分離型ワラントのこのような特殊な性質からすると、もし、証券会社においてワラントの購入を顧客に勧誘する場合は、投資者に対し、その危険性などについて十分な情報提供ないし説明義務を負う。それは、取引の危険性を的確に認識したうえ、自己の資力を超えて、投機的取引に入るか否かを、自己の自主的かつ自由な判断と責任で行うものでなくてはならない。しかし、それは投資者に十分な情報が提供され、不当な勧誘が排除され、誰れもが合理的な投資判断能力を有する状態におかれていることが前提となる。一般投資者は、自ら投資判断するのは困難であり、専門的情報を集め、知識、経験に富んだ証券会社等の助言、勧誘に依存しなければならない事情がある。そうでなければ、情報量の格差に基づき、一般の投資者は証券会社等を盲目的に信頼して、いうなりに取引をする事態が生じやすい。判断能力のない者を市場に引き入れたり、投資者に適合しない証券を勧誘することは厳に慎まなければならない。まして、証券会社は営利を目的とするため、このような勧誘が行われることが多い。

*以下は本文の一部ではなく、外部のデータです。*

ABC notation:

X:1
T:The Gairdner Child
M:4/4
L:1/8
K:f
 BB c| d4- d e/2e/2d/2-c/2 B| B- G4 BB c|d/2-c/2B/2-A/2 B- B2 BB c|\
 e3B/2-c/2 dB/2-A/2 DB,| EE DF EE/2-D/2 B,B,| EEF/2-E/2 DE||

このようにして、勧誘に当たり十分な情報提供や説明をする証券会社の義務は証券取引法五〇条一項、五四条一項などの各規定の趣旨や信義則上これを認めることができる。そして証券会社は、分離型ワラントの購入を顧客に勧誘するに当たっては、株式以上に高度の注意義務をもって顧客に対し、十分な説明をする義務がある。証券会社は、右ワラントを推奨するに際し、顧客に通り一遍の説明をするのみでは足りない。顧客の投資目的、資金の性格、量、投資経験の長短や知識、社会的地位、財産等に応じ右分離型ワラントが極めてハイリスクなものであることをも指摘し、なお、ハイリターンその他の故にこれが顧客に適合すると信ずるに足る合理的根拠を十分に説明すべきである。こうして顧客が判断能力を得たと確信したとき初めて取引の注文を受けなければならない。
ところが、前示認定事実によれば、平田は、値動きが激しいと控訴人代表者に短い電話の中で述べたのみで、本件分離型ワラントの内容、重大な危険性をほとんど説明していない。控訴人代表者が自分を信頼しているのに乗じて控訴人から注文を取り付けたのである。ワラントの内容を少しなりとも説明したのは、取引の後になってからに過ぎない。このような状況からすれば、平田には前示説明義務違反があり不法行為の違法と評価し得る違法な勧誘を行ったものでこれに故意又は少なくとも過失があることが明らかである。そして、平田は、被控訴人の事業の執行につき本件ワラントの購入を勧誘したものであるから、被控訴人は、民法七一五条により、平田の違法な勧誘により控訴人が被った損害を賠償すべきである。
四 しかし、控訴人が平田の不法行為により損害を被ったといっても、控訴人側にも大きい過失がある。本来、ワラントでなくても利益を目指して証券取引をする以上、そこにリスクが伴うことを覚悟しなければならない。利益が出ても損失を被っても、前示のとおり本来は自己の責任である。控訴人代表者は、平田に委せきりにして株式取引を継続し、平田が、本件ワラントを勧誘した際にも深く検討もせず、儲かるという説明のみを軽信して安易に本件ワラントを購入したのである。平田に委せきりにするならその結果としてのリスクも負わなければならない。右事実と控訴人代表者の年齢その他諸般の事情を総合的に考察すれば、控訴人側の過失を七割とするのが相当である。
前示二3の認定事実によれば、控訴人が本件ワラントを購入するために支出した金額は、一一二五万円である。その三割の三三七万五〇〇〇円と弁護士費用相当額と認める三三万円の合計三七〇万五〇〇〇円が平田の不法行為により控訴人が被った損害と認められる。
五 以上のとおり、控訴人の請求は、三七〇万五〇〇〇円及び内金三三七万五〇〇〇円に対する不法行為の日から支払済みまで民法所定年五分の割合による遅延損害金の支払を求める限度で理由があり、その余は理由がない。よって、これと異なる原判決を変更し、主文のとおり判決する。